Donald Trump hailed America’s first populist president Wednesday, laying a wreath at the tomb of Andrew Jackson and waxing lyrical about the similarities between himself and the seventh US president.
On the 250th anniversary of Jackson’s birth, Trump visited “Old Hickory’s” Tennessee home, dubbed The Hermitage.
Praising “the very great” Jackson’s willingness to take on “an arrogant elite,” Trump broke away from prepared remarks to exclaim, “Does that sound familiar to you?”
“I wonder why they keep talking about Trump and Jackson, Jackson and Trump. Ooh, I know the feeling Andrew.”
Since coming to office in January, Trump aides have sought to draw comparisons between the bareknuckle Democratic president and Trump.
A portrait of Jackson has been introduced to the Oval Office — “right boom! Over my left shoulder,” Trump said — referring to portrait’s position behind the Resolute Desk.
“Jackson’s (election) victory shook the establishment like an earthquake,” he said, mocking Jackson’s critics who called his victory “mortifying” and “sickening.”
“Oh boy does this sound familiar,” Trump said, describing him as “one of our great presidents.”
Trump even mentioned his admiration for a magnolia tree in the White House garden than was brought from The Hermitage.

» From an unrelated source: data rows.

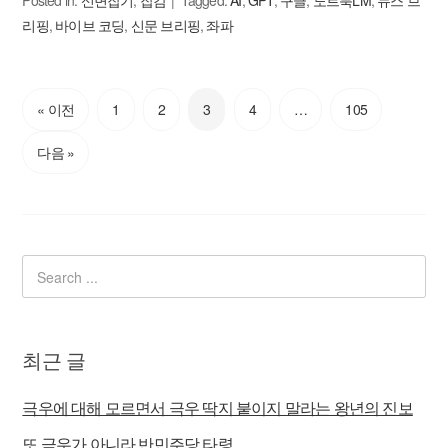
Posted in:
신변잡기
,
잡감
Tagged:
AI
,
GPT
,
구글
,
노트북LM
,
뉴스 브
리핑
,
바이브 코딩
,
신문 브리핑
,
좌파
« 이전
1
2
3
4
…
105
다음 »
최근 글
극우에 대해 모르면서 극우 딱지 붙이지 말라는 왕년의 진보
또 극우가 아니라 반민주당 타령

“I looked at it actually this morning,” he noted.
Born in the backwoods in 1767, Jackson was orphaned in his early teens. He gained a reputation as a fighter: As a young man he was cut with a saber for refusing to polish a British soldier’s boots and once killed a man in a duel.
“From that day on Andrew Jackson rejected authority that looked down on the common people,” Trump said, also lauding Jackson’s role in defeating the British in New Orleans.
“He was a real general, that one.”
For the White House, comparisons with Jackson help place Trump inside the pantheon of US presidents and within the mainstream of American political history.
Trump’s critics have painted the polarizing mogul as an aberration and his views as antithetical to the American democratic tradition.
But historians say Jackson’s story is more subtle and comparisons with Trump may be misleading.
Although he attempted “cleansing the Augean stable” — while Trump talks of “draining the swamp” in Washington — Jackson was no political outsider.
Before entering the White House, Jackson rose through Tennessee politics, becoming a congressman and a senator before taking up a judgeship and becoming a general.
Jackson’s reputation has been somewhat tarnished in recent years, with criticism focused on his temperament and the forced removal of Native Americans from their land.
The Treasury Department recently decided to replace Jackson’s image on the $20 bill with civil rights hero Harriet Tubman.
Trump acknowledged that his political kindred spirit was “a flawed and imperfect man.”